◆ EXERCISE OBJECTIVE
Recast the lines from the one containing "kingdom: Animalia" through the one containing "scientific name: Metoeca foedalis" as a numbered list, leaving out any blank lines.

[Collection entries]
——————

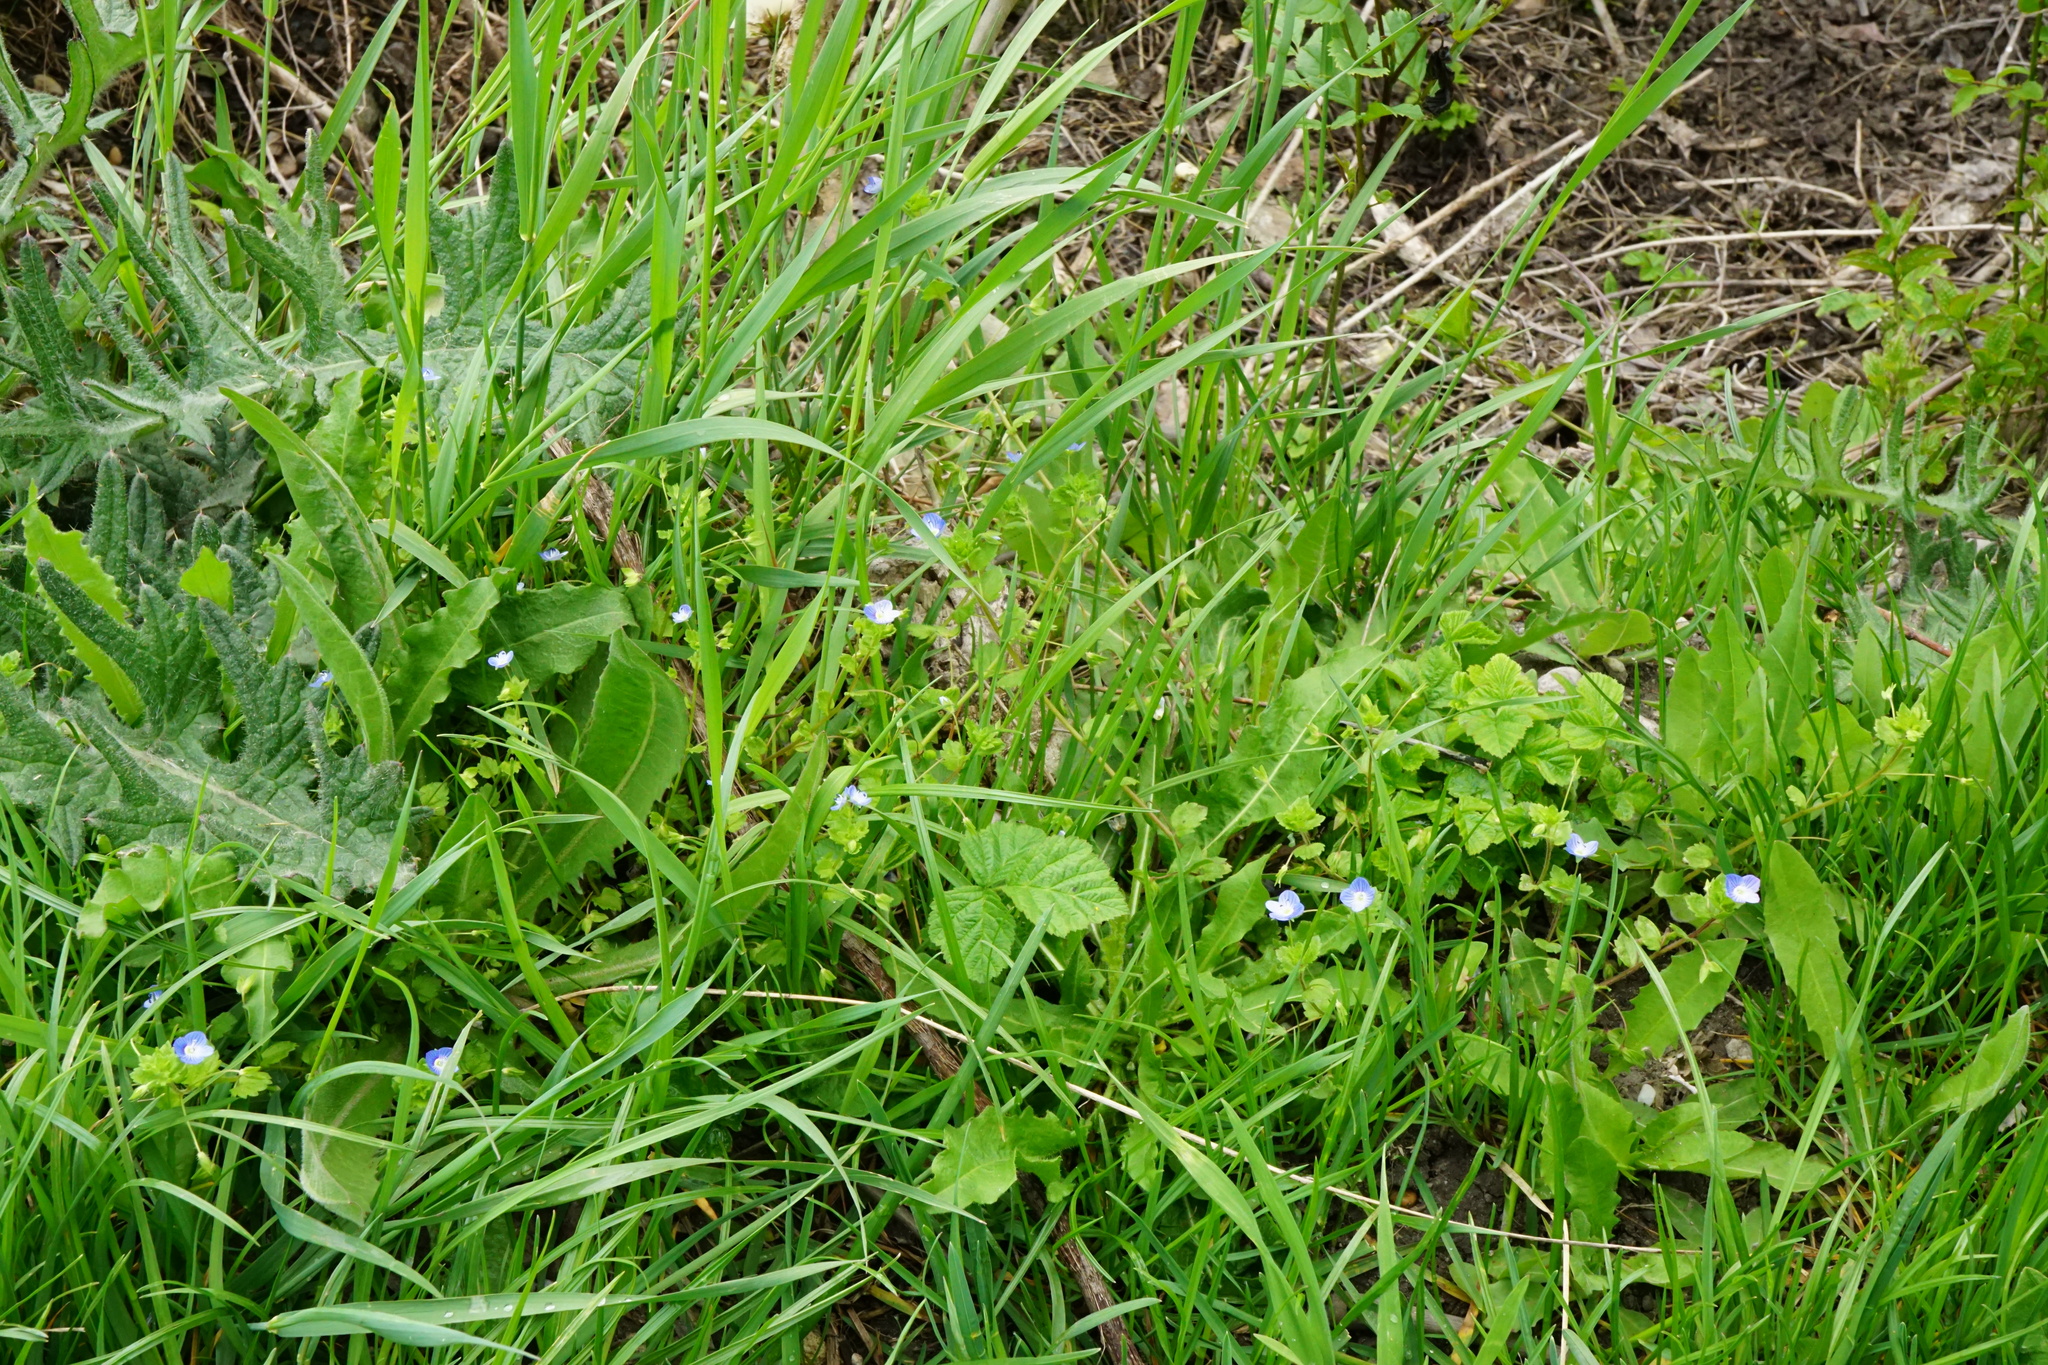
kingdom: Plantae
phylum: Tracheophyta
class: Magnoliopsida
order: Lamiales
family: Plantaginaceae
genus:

——————

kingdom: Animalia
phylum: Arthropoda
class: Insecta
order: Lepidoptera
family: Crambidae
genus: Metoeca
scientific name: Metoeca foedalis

——————

◆ ANSWER TO THE EXERCISE
1. kingdom: Animalia
2. phylum: Arthropoda
3. class: Insecta
4. order: Lepidoptera
5. family: Crambidae
6. genus: Metoeca
7. scientific name: Metoeca foedalis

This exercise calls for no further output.